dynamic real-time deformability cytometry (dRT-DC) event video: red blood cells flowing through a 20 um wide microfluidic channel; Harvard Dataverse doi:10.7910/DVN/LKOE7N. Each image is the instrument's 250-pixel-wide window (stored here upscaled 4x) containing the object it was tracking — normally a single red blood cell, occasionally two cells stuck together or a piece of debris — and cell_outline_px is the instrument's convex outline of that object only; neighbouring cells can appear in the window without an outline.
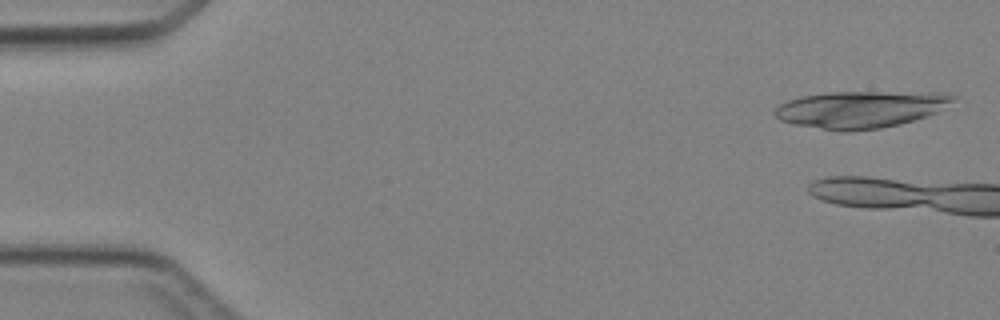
{"species": "Egyptian fruit bat (a non-hibernating species)", "species_latin": "Rousettus aegyptiacus", "temperature_condition": "cold", "stored_images_in_passage": 3, "camera_frame_rate_fps": 3000, "um_per_image_px": 0.085, "animal": {"sex": "female"}, "frame": {"image": 1, "passage_image": 1, "time_ms": 0.0, "image_size_px": [1000, 320], "cell_outline_px": [[956, 100], [936, 112], [928, 116], [900, 124], [880, 128], [852, 132], [840, 132], [796, 124], [780, 120], [772, 112], [780, 104], [788, 100], [800, 96], [828, 92], [948, 92], [956, 96]], "centroid_in_image_um": [73.18, 9.29], "position_along_channel_um": 11.8, "area_um2": 38.78}}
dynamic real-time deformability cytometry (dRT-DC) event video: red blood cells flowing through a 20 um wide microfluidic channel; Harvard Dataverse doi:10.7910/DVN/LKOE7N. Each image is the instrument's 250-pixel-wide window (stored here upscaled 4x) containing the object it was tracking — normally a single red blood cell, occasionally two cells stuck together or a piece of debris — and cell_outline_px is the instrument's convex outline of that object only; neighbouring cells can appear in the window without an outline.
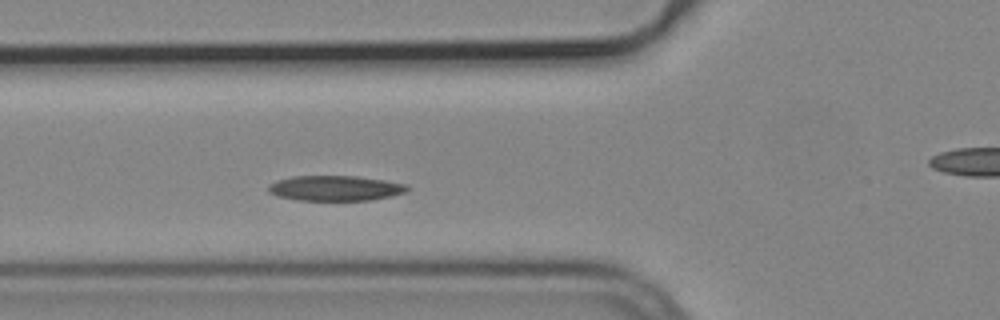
{"species": "common noctule bat (a hibernating species)", "species_latin": "Nyctalus noctula", "temperature_condition": "cold", "stored_images_in_passage": 5, "segment_of_instrument_passage": [1, 2], "camera_frame_rate_fps": 3000, "um_per_image_px": 0.085, "animal": {"sex": "male", "body_mass_g": 19.2, "forearm_length_mm": 51.8}, "frame": {"image": 1, "passage_image": 4, "time_ms": 1.0, "image_size_px": [1000, 320], "cell_outline_px": [[408, 188], [404, 192], [392, 196], [368, 200], [296, 200], [276, 196], [268, 192], [268, 184], [276, 180], [292, 176], [356, 176], [384, 180], [408, 184]], "centroid_in_image_um": [28.45, 15.99], "position_along_channel_um": 97.4, "area_um2": 20.46}}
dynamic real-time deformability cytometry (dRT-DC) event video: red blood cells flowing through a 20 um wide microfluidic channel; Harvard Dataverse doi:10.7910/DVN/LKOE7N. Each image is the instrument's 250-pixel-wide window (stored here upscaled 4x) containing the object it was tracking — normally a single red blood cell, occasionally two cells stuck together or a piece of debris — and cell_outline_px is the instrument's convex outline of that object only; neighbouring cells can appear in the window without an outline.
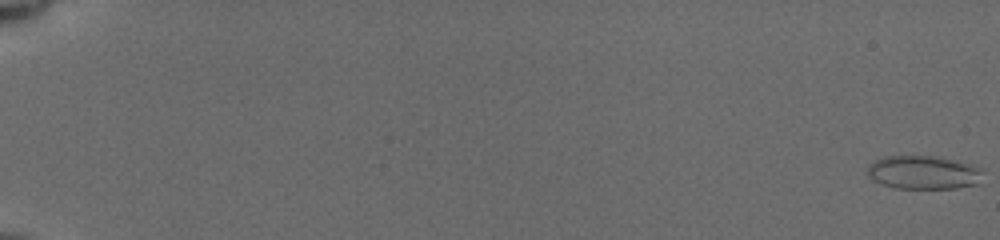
{"species": "common noctule bat (a hibernating species)", "species_latin": "Nyctalus noctula", "temperature_condition": "cold", "stored_images_in_passage": 55, "camera_frame_rate_fps": 3000, "um_per_image_px": 0.085, "animal": {"sex": "female", "body_mass_g": 19.5, "forearm_length_mm": 54.1}, "frame": {"image": 1, "passage_image": 1, "time_ms": 0.0, "image_size_px": [1000, 240], "cell_outline_px": [[984, 168], [976, 184], [956, 188], [896, 188], [872, 180], [868, 176], [868, 164], [884, 156], [932, 156], [968, 164]], "centroid_in_image_um": [78.45, 14.66], "position_along_channel_um": 6.5, "area_um2": 22.2}}
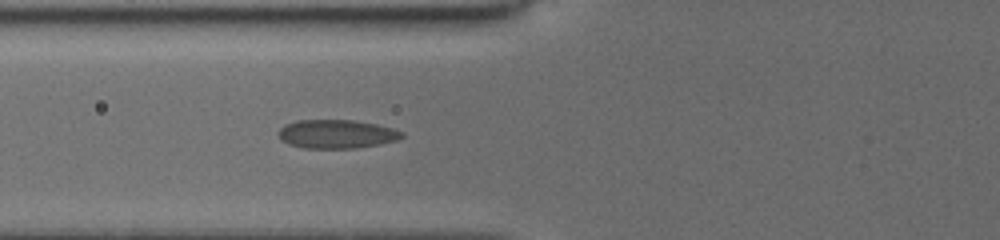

────────────────

**Task brief**. Exactly as written, return every line of the listing, but not the pictures.

**Response to the task**.
dynamic real-time deformability cytometry (dRT-DC) event video: red blood cells flowing through a 20 um wide microfluidic channel; Harvard Dataverse doi:10.7910/DVN/LKOE7N. Each image is the instrument's 250-pixel-wide window (stored here upscaled 4x) containing the object it was tracking — normally a single red blood cell, occasionally two cells stuck together or a piece of debris — and cell_outline_px is the instrument's convex outline of that object only; neighbouring cells can appear in the window without an outline.
{"species": "Egyptian fruit bat (a non-hibernating species)", "species_latin": "Rousettus aegyptiacus", "temperature_condition": "cold", "stored_images_in_passage": 3, "camera_frame_rate_fps": 3000, "um_per_image_px": 0.085, "animal": {"sex": "female"}, "frame": {"image": 1, "passage_image": 1, "time_ms": 0.0, "image_size_px": [1000, 320], "cell_outline_px": [[956, 100], [936, 112], [928, 116], [900, 124], [880, 128], [852, 132], [840, 132], [796, 124], [780, 120], [772, 112], [780, 104], [788, 100], [800, 96], [828, 92], [948, 92], [956, 96]], "centroid_in_image_um": [73.18, 9.29], "position_along_channel_um": 11.8, "area_um2": 38.78}}
dynamic real-time deformability cytometry (dRT-DC) event video: red blood cells flowing through a 20 um wide microfluidic channel; Harvard Dataverse doi:10.7910/DVN/LKOE7N. Each image is the instrument's 250-pixel-wide window (stored here upscaled 4x) containing the object it was tracking — normally a single red blood cell, occasionally two cells stuck together or a piece of debris — and cell_outline_px is the instrument's convex outline of that object only; neighbouring cells can appear in the window without an outline.
{"species": "common noctule bat (a hibernating species)", "species_latin": "Nyctalus noctula", "temperature_condition": "cold", "stored_images_in_passage": 5, "segment_of_instrument_passage": [1, 2], "camera_frame_rate_fps": 3000, "um_per_image_px": 0.085, "animal": {"sex": "male", "body_mass_g": 19.2, "forearm_length_mm": 51.8}, "frame": {"image": 1, "passage_image": 4, "time_ms": 1.0, "image_size_px": [1000, 320], "cell_outline_px": [[408, 188], [404, 192], [392, 196], [368, 200], [296, 200], [276, 196], [268, 192], [268, 184], [276, 180], [292, 176], [356, 176], [384, 180], [408, 184]], "centroid_in_image_um": [28.45, 15.99], "position_along_channel_um": 97.4, "area_um2": 20.46}}
dynamic real-time deformability cytometry (dRT-DC) event video: red blood cells flowing through a 20 um wide microfluidic channel; Harvard Dataverse doi:10.7910/DVN/LKOE7N. Each image is the instrument's 250-pixel-wide window (stored here upscaled 4x) containing the object it was tracking — normally a single red blood cell, occasionally two cells stuck together or a piece of debris — and cell_outline_px is the instrument's convex outline of that object only; neighbouring cells can appear in the window without an outline.
{"species": "common noctule bat (a hibernating species)", "species_latin": "Nyctalus noctula", "temperature_condition": "cold", "stored_images_in_passage": 55, "camera_frame_rate_fps": 3000, "um_per_image_px": 0.085, "animal": {"sex": "female", "body_mass_g": 19.5, "forearm_length_mm": 54.1}, "frame": {"image": 1, "passage_image": 1, "time_ms": 0.0, "image_size_px": [1000, 240], "cell_outline_px": [[984, 168], [976, 184], [956, 188], [896, 188], [872, 180], [868, 176], [868, 164], [884, 156], [932, 156], [968, 164]], "centroid_in_image_um": [78.45, 14.66], "position_along_channel_um": 6.5, "area_um2": 22.2}}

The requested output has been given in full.